What is needed:
For this exercise, transcribe every line of the material exactly and skip the pictures.

Information provided:
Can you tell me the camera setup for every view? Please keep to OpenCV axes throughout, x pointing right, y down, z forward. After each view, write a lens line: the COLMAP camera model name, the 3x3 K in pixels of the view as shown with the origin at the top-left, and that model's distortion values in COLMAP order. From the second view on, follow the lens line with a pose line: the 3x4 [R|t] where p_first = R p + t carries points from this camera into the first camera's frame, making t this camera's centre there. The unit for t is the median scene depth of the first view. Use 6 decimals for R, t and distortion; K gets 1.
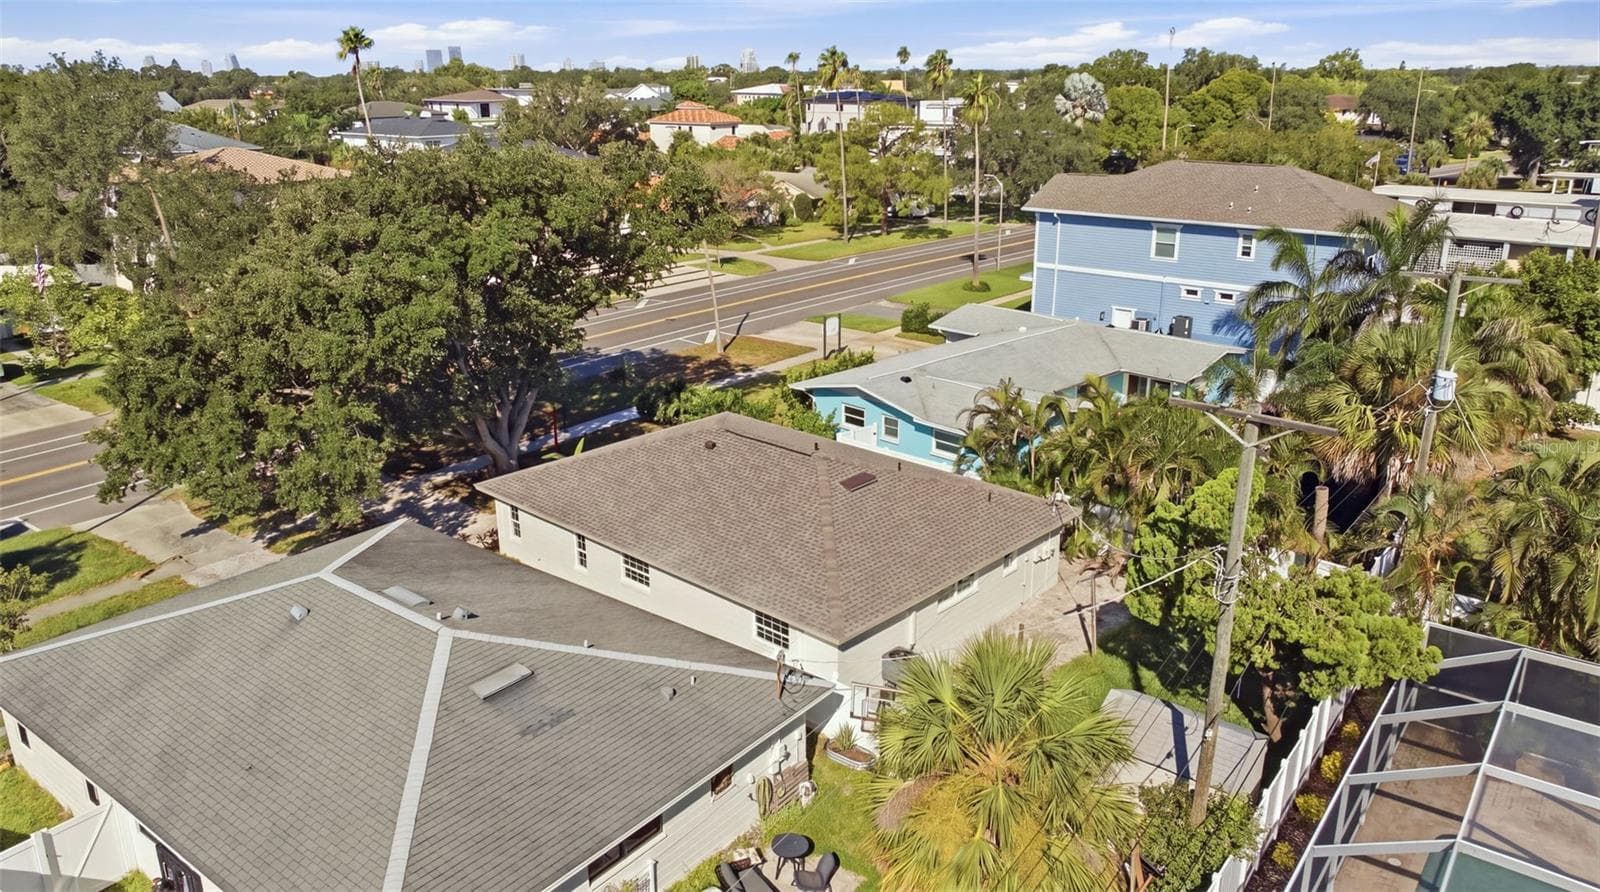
lens RADIAL K [[1134.1, 0, 800.2], [0, 1134.1, 445.4], [0, 0, 1]] dist [-0.004080, -0.001134]
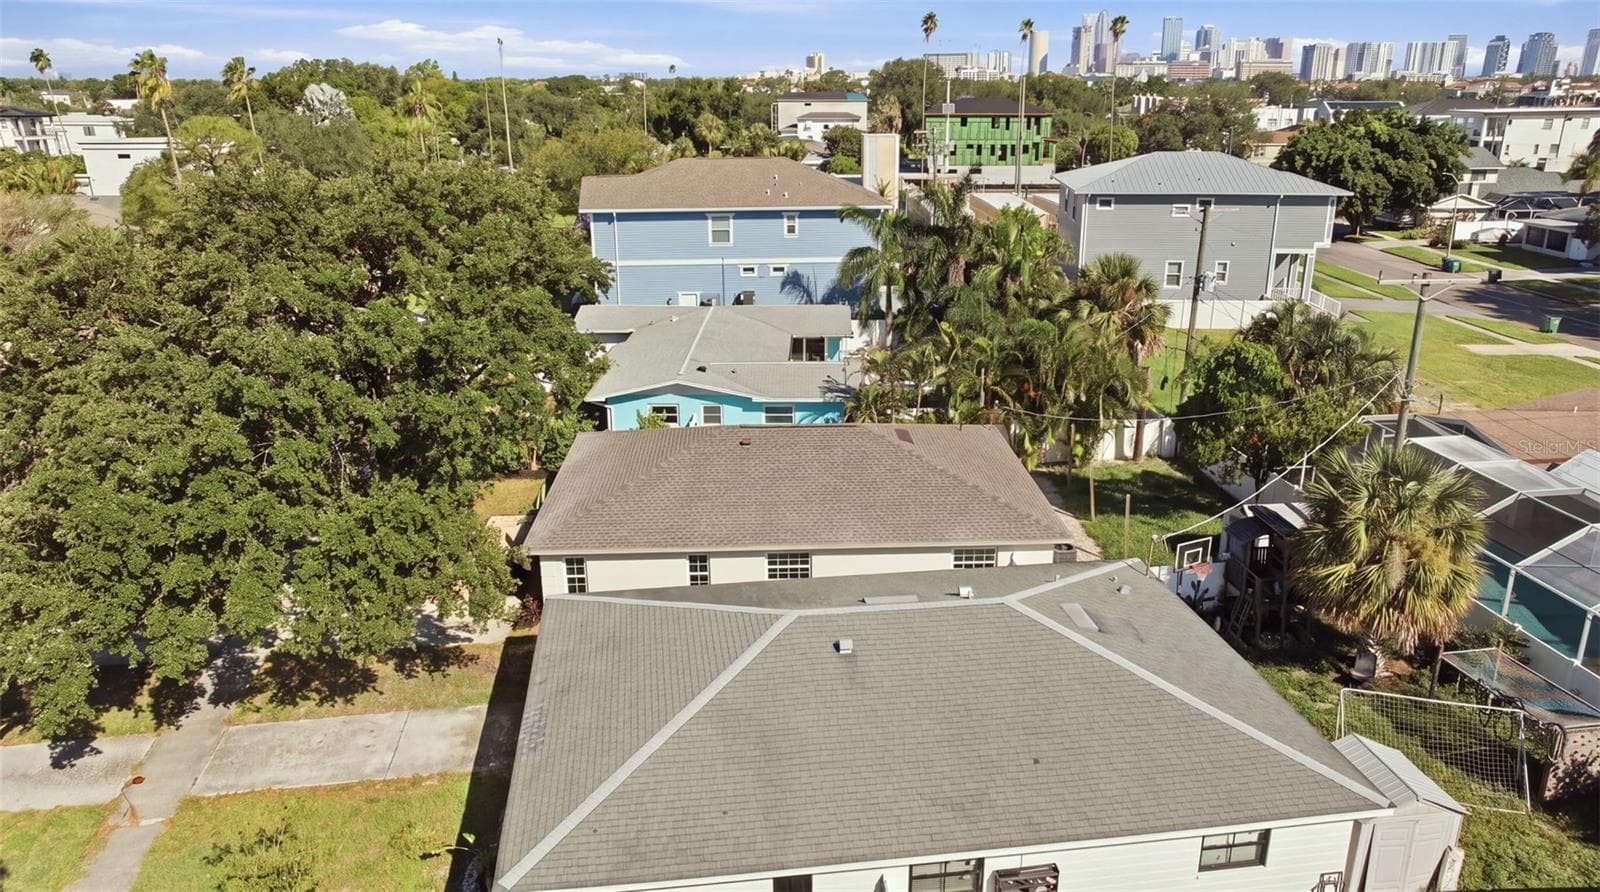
lens RADIAL K [[1134.1, 0, 800.9], [0, 1134.1, 447.1], [0, 0, 1]] dist [-0.004080, -0.001134]
pose [[0.703162, -0.218267, 0.676700, -0.439477], [0.224357, 0.971207, 0.080130, -0.039838], [-0.674706, 0.095478, 0.731885, 0.133809]]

Exercise answer:
Can you tell me the camera setup for every view? Please keep to OpenCV axes throughout, x pointing right, y down, z forward. After each view, write a lens line: the COLMAP camera model name, the 3x3 K in pixels of the view as shown with the origin at the top-left, and that model's distortion values in COLMAP order. From the second view on, follow the lens line with a pose line: the 3x4 [R|t] where p_first = R p + t carries points from this camera into the first camera's frame, making t this camera's centre there. The unit for t is the median scene depth of the first view. Use 6 decimals for R, t and distortion; K gets 1.
lens RADIAL K [[1134.1, 0, 800.2], [0, 1134.1, 445.4], [0, 0, 1]] dist [-0.004080, -0.001134]
lens RADIAL K [[1134.1, 0, 800.9], [0, 1134.1, 447.1], [0, 0, 1]] dist [-0.004080, -0.001134]
pose [[0.703162, -0.218267, 0.676700, -0.439477], [0.224357, 0.971207, 0.080130, -0.039838], [-0.674706, 0.095478, 0.731885, 0.133809]]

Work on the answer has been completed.